**Assignment**
Quote each of the records below word for word, leaving out the pictures.

**Dataset excerpts**
-.-.-
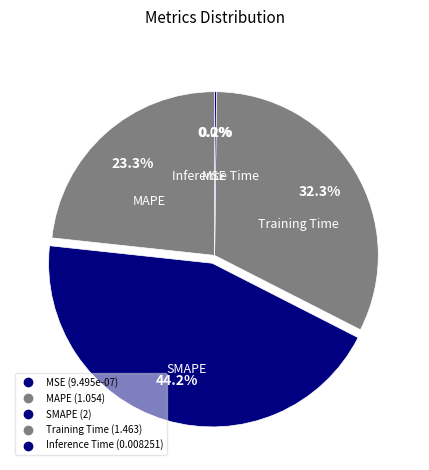

Does SMAPE account for over 50% of the chart?

No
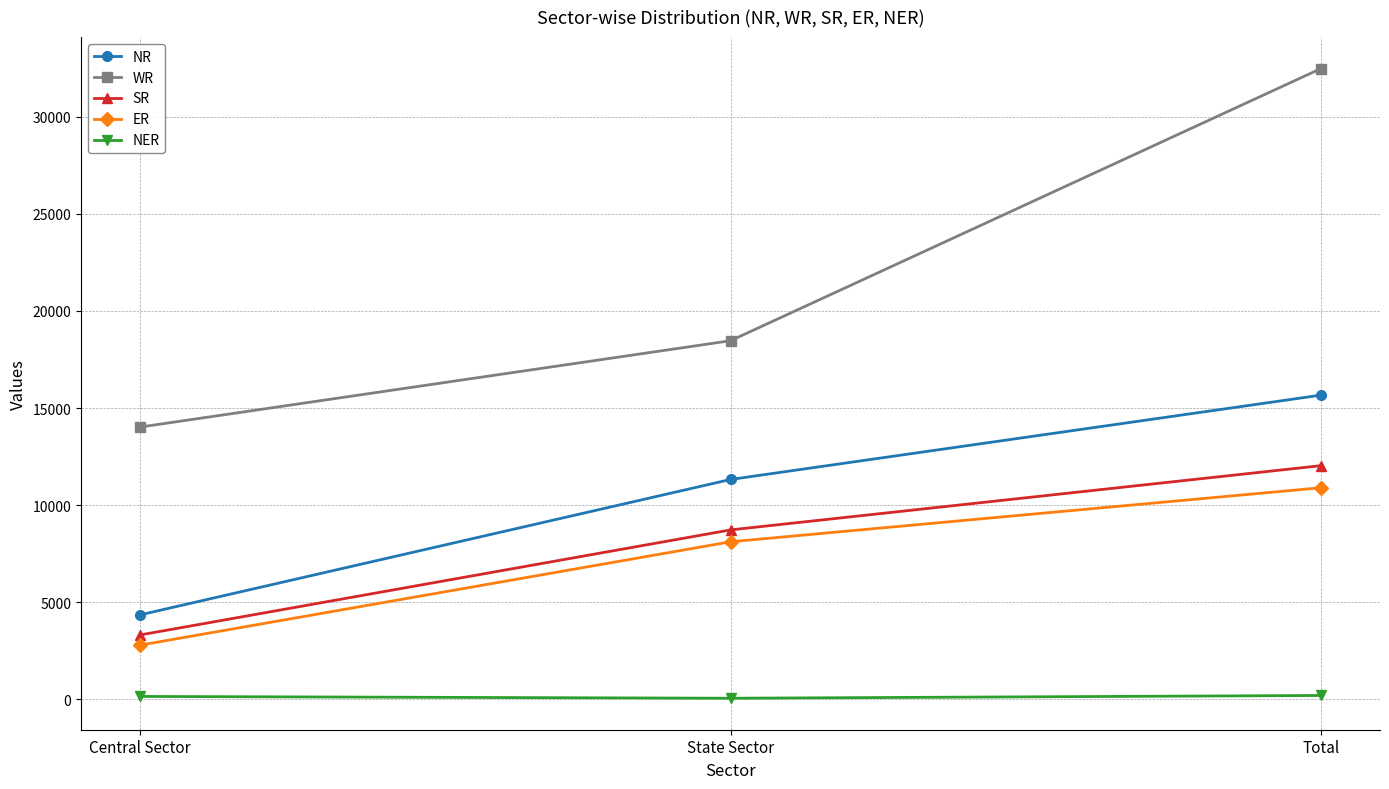

What is the average value of the ER series?

7263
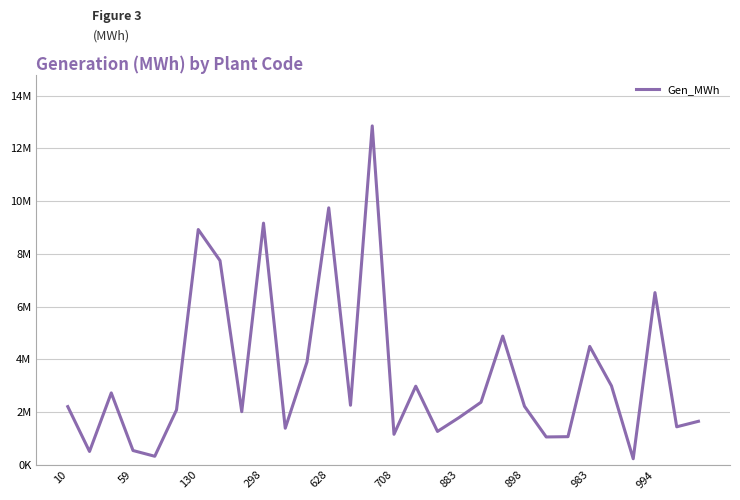

Is this an area chart (filled region under the line)?

No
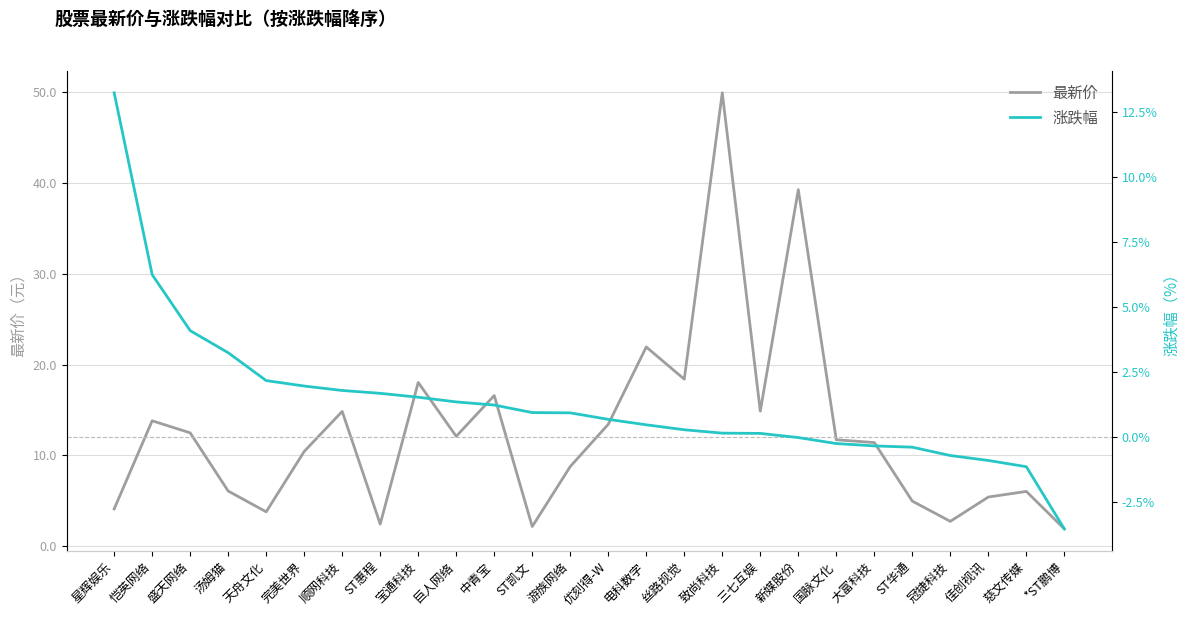

Count the number of data series in this chart.

2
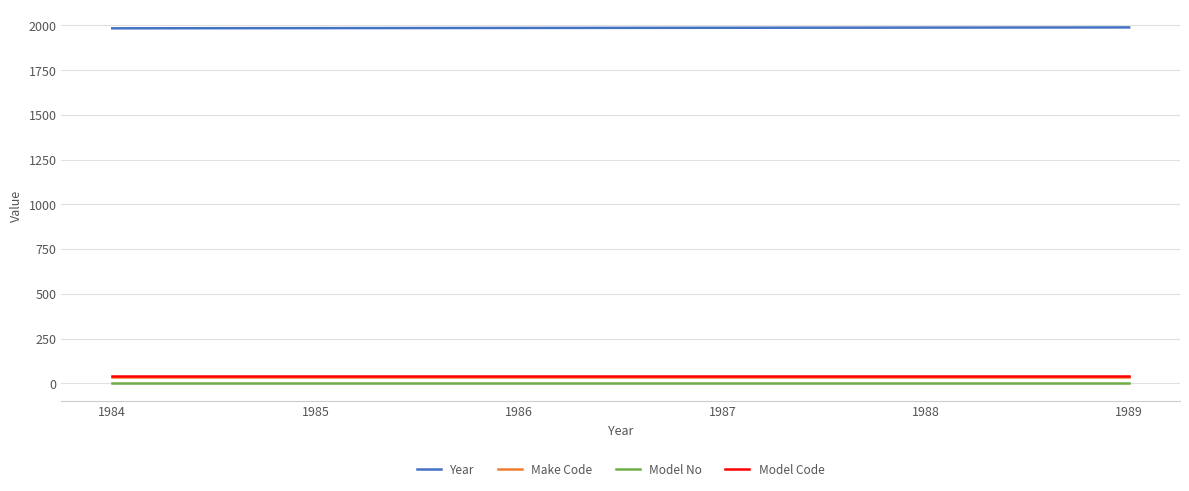

True or false: Year and Model Code intersect in this chart.

False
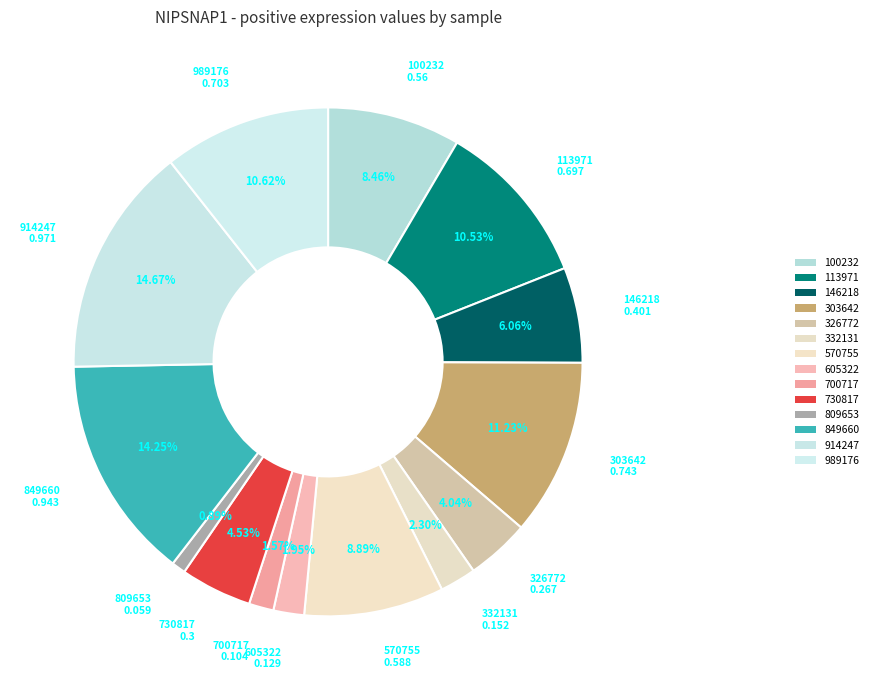

The 849660 slice represents 14% of the pie. True or false?

True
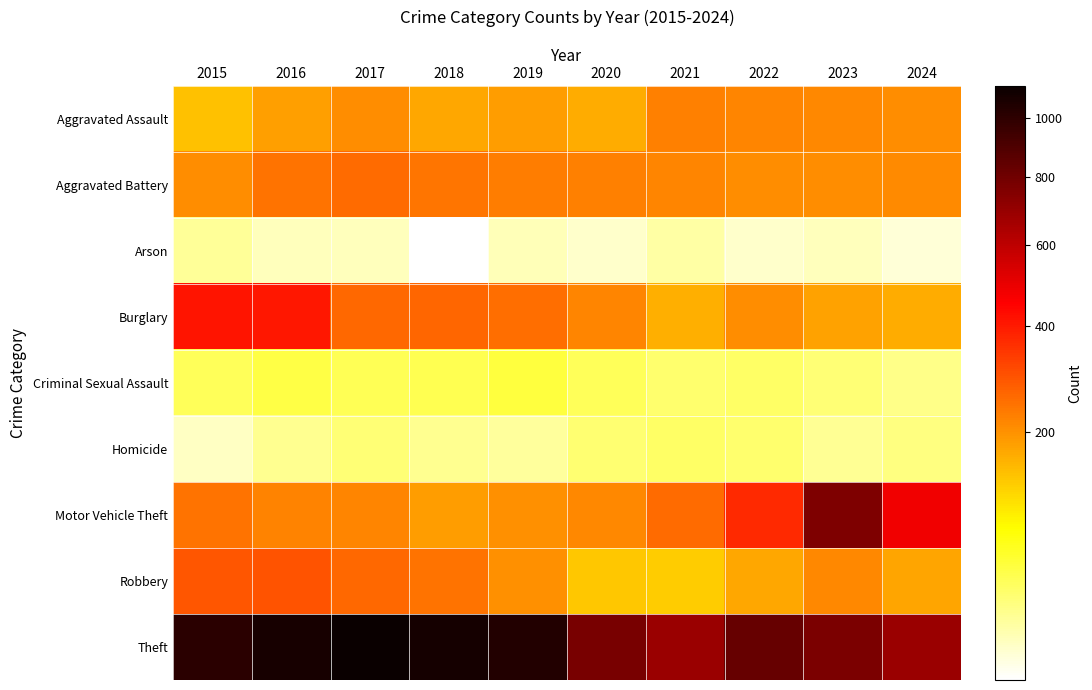

What is the minimum value shown in the chart?

6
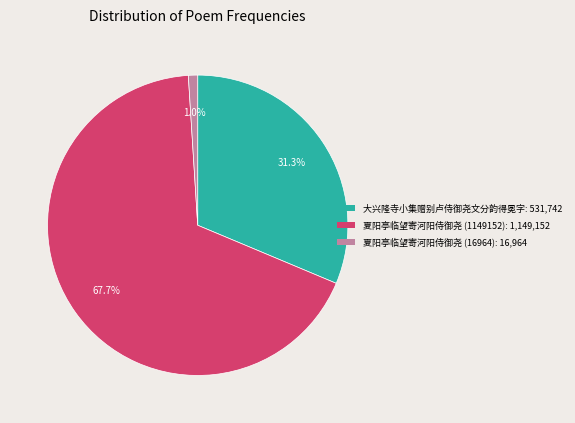

Count the number of slices in the pie.

3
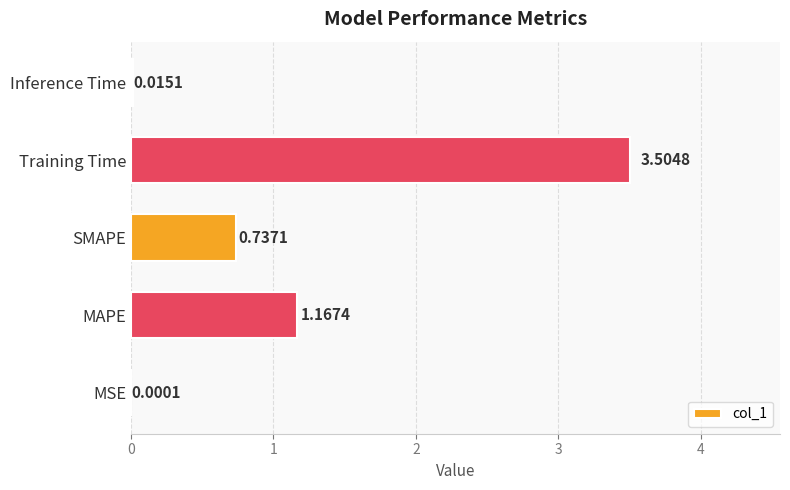

What is the change in value from MAPE to Inference Time?

-1.2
-.-.-
**Your solution**
Does SMAPE account for over 50% of the chart?

No

What is the average value of the ER series?

7263

Is this an area chart (filled region under the line)?

No

Count the number of data series in this chart.

2

True or false: Year and Model Code intersect in this chart.

False

The 849660 slice represents 14% of the pie. True or false?

True

What is the minimum value shown in the chart?

6

Count the number of slices in the pie.

3

What is the change in value from MAPE to Inference Time?

-1.2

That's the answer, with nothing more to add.